So the Supreme Court is currently hearing arguments in Alston vs the NCAA. Essentially it's arguing that the NCAA is violating antitrust laws by restricting education-related compensation. It's a HUGE step in getting players the ability to make money on name, image and likeness and really change the NCAA. Now, the NCAA seems to have brought in a heavy hitter for a lawyer. Read some of those quotes and tell me you don't picture this guy
Now I have no idea how the Supreme Court will rule here because it's the Supreme Court and there are always loopholes, but this is showing on a VERY big scale just how dumb the NCAA is. We have name, image and likeness bills popping up everywhere and that should be legal. We need the NCAA to change. Again, no one is saying for schools to pay players more. It's just letting them make money on name, image and likeness. I simply don't understand why people are against that. The most common argument I hear is that 'it'll alter recruiting.' Uhh, how? Alabama is going to get the best football recruits? Kentucky and Duke will land top basketball recruits? That'd be a crazy world.
Gotta admit this argument is hilarious:
I always said when I was tailgaiting outside Commonwealth Stadium that I loved seeing the unpaid guys go to work. It was reason number 1 why I loved college football. Outside Giants Stadium? Just not the same seeing those paid athletes play. It's why I love college sports in general. The text chain with the fellas always starts on gameday with thanking God these kids aren't compensated or able to be compensated more than a scholarship.
See, this is where I'm worried about the Supreme Court ruling for the NCAA though:
What's next? Clarence Thomas is going to say Tennessee is still a power? Nebraska football hasn't been relevant since Eric Crouch was running around back there.
Here's the background on this case (h/t CBS):
This is the first time in nine decades that the nation's top court will hear a case involving the NCAA. At the heart of the matter is whether there should be a cap on educational benefits athletes are allowed to receive, such as computers, science equipment and musical instruments.
Attorney Jeffrey Kessler, the plaintiff's attorney, told CBS News' Jan Crawford that "what the players are hoping for is that the Supreme Court will reaffirm that the NCAA is subject to the same antitrust laws that apply to every other business in this country."
The case is just a small part of a bigger battle.
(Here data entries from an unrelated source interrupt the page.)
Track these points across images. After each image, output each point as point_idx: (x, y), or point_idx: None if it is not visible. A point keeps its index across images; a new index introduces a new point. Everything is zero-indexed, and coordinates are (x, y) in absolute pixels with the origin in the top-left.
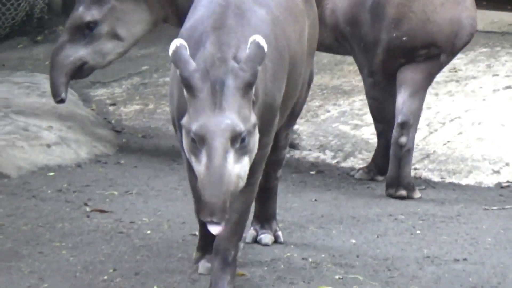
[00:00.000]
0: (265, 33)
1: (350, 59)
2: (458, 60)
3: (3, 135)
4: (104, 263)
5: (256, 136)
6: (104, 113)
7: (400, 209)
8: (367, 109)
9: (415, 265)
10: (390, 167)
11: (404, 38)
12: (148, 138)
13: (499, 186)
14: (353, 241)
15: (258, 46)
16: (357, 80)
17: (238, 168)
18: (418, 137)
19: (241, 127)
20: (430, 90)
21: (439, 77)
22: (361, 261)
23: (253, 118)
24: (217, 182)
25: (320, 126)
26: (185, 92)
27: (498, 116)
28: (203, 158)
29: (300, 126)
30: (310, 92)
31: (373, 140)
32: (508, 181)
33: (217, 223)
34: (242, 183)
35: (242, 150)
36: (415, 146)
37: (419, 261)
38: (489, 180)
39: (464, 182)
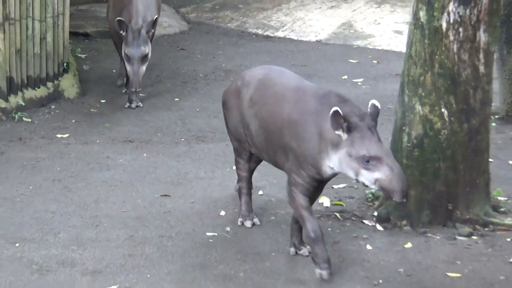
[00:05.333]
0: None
1: None
2: None
3: None
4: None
5: None
6: None
7: None
8: None
9: None
10: None
11: None
12: None
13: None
14: None
15: (375, 106)
16: None
17: None
18: None
19: None
20: None
21: None
22: None
23: None
24: (403, 178)
25: None
26: (345, 132)
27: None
28: (384, 168)
29: None
30: None
31: None
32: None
33: (407, 200)
34: None
35: None
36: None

College athletes, often on sports scholarships, are not eligible to receive financial compensation. But those same rules do not apply to students on a music or art scholarship, who are allowed to accept outside payment for their work.
Along with NIL, here's ultimately the same problem I have with the NCAA:
Everything is completely outdated. The rules were written for decades ago. Things change, it's time for the NCAA to change as well. There's more money coming into college sports than ever. TV deals are larger than ever. Again, I don't think schools should have to pay athletes because of Title IX and it would cut sports. Just let them make money on NIL. It's the perfect middle ground. It's truly an open market based on personal value like anything else in the world. Just let it happen. We're all still going to watch and cheer for the same laundry that we do every year.